-------- DATA FOR PROCESSING --------
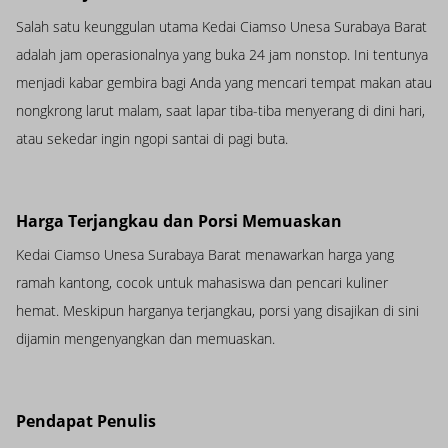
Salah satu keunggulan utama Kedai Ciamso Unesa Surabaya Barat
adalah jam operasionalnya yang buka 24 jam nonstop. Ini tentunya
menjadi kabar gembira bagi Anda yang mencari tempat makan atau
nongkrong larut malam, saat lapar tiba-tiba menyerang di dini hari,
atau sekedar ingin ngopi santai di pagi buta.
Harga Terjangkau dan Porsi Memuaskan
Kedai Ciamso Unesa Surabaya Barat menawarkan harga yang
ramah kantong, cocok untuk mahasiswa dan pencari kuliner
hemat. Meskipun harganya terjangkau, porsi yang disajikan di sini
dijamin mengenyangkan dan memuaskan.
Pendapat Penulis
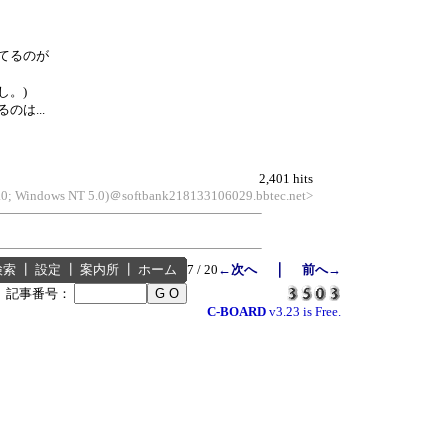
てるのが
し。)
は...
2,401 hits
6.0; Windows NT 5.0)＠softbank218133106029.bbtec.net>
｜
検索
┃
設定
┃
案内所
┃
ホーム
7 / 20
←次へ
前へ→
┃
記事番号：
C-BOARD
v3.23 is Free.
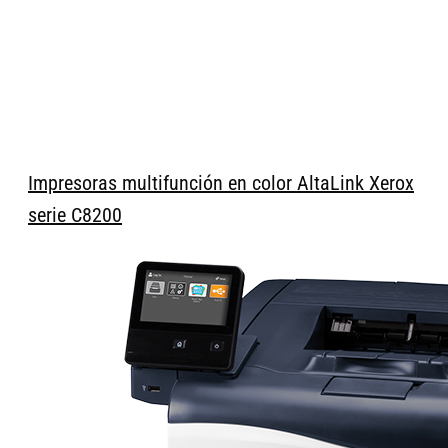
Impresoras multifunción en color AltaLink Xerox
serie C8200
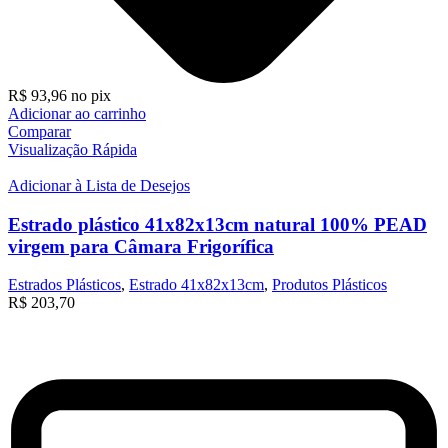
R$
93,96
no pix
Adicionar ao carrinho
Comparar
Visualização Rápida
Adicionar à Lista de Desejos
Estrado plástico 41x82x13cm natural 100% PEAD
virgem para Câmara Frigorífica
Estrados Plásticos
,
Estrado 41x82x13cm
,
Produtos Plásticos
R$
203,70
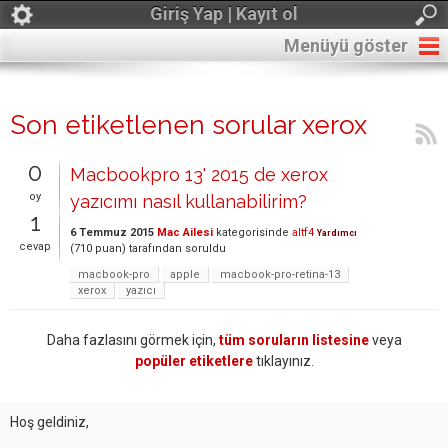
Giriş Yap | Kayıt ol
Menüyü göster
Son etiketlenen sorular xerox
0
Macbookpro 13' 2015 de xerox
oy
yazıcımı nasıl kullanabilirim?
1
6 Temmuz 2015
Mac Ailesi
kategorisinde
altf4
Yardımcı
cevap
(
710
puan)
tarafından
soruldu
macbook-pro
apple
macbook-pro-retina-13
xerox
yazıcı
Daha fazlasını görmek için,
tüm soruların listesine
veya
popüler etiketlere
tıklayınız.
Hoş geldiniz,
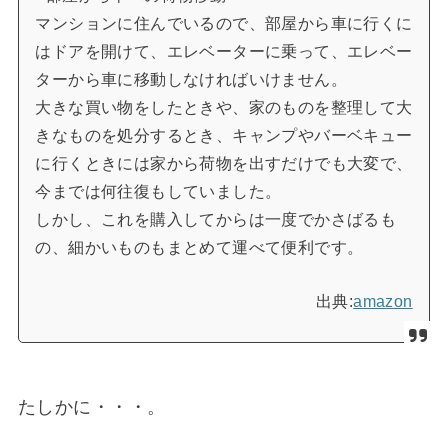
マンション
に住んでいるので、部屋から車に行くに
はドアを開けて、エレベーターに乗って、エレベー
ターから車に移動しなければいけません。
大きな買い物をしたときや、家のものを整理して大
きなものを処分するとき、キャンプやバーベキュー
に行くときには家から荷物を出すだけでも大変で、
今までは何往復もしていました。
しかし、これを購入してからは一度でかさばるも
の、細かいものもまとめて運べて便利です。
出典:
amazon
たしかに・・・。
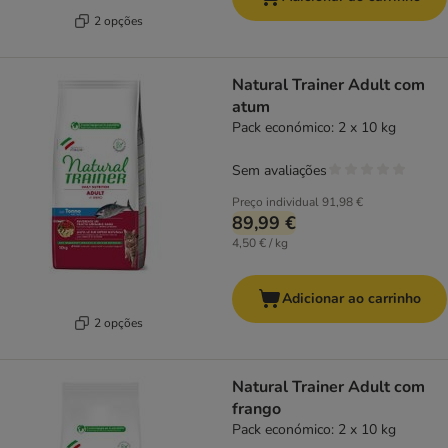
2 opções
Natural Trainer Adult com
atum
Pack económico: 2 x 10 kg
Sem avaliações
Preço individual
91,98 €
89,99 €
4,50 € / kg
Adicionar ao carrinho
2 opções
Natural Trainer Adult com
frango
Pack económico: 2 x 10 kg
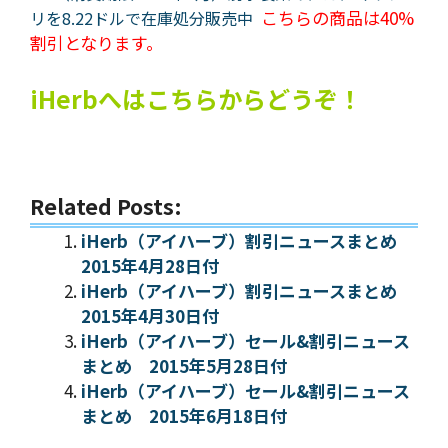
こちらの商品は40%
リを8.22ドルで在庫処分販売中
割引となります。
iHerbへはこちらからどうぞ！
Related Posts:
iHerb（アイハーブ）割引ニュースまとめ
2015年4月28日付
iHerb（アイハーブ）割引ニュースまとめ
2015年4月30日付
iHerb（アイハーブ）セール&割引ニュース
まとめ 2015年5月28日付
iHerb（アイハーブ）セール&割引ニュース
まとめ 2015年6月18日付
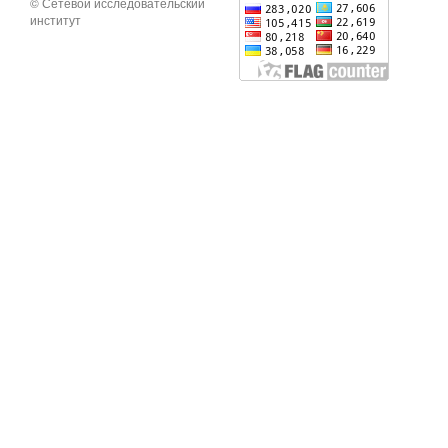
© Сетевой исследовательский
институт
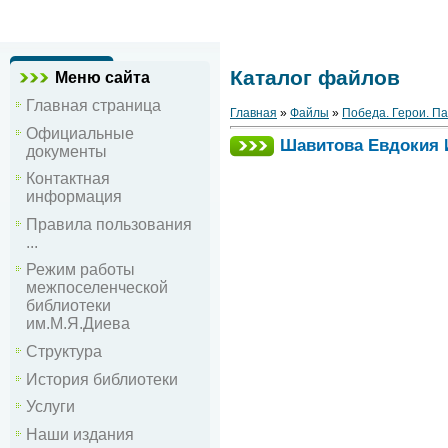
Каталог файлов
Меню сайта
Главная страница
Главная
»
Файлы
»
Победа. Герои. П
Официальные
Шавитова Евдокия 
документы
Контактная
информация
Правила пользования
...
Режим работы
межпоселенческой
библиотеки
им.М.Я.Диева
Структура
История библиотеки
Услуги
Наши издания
--------
EXERCISE OBJECTIVE:
Those lines above that contain the string "Unesa" should be returned.

RESULT:
Salah satu keunggulan utama Kedai Ciamso Unesa Surabaya Barat
Kedai Ciamso Unesa Surabaya Barat menawarkan harga yang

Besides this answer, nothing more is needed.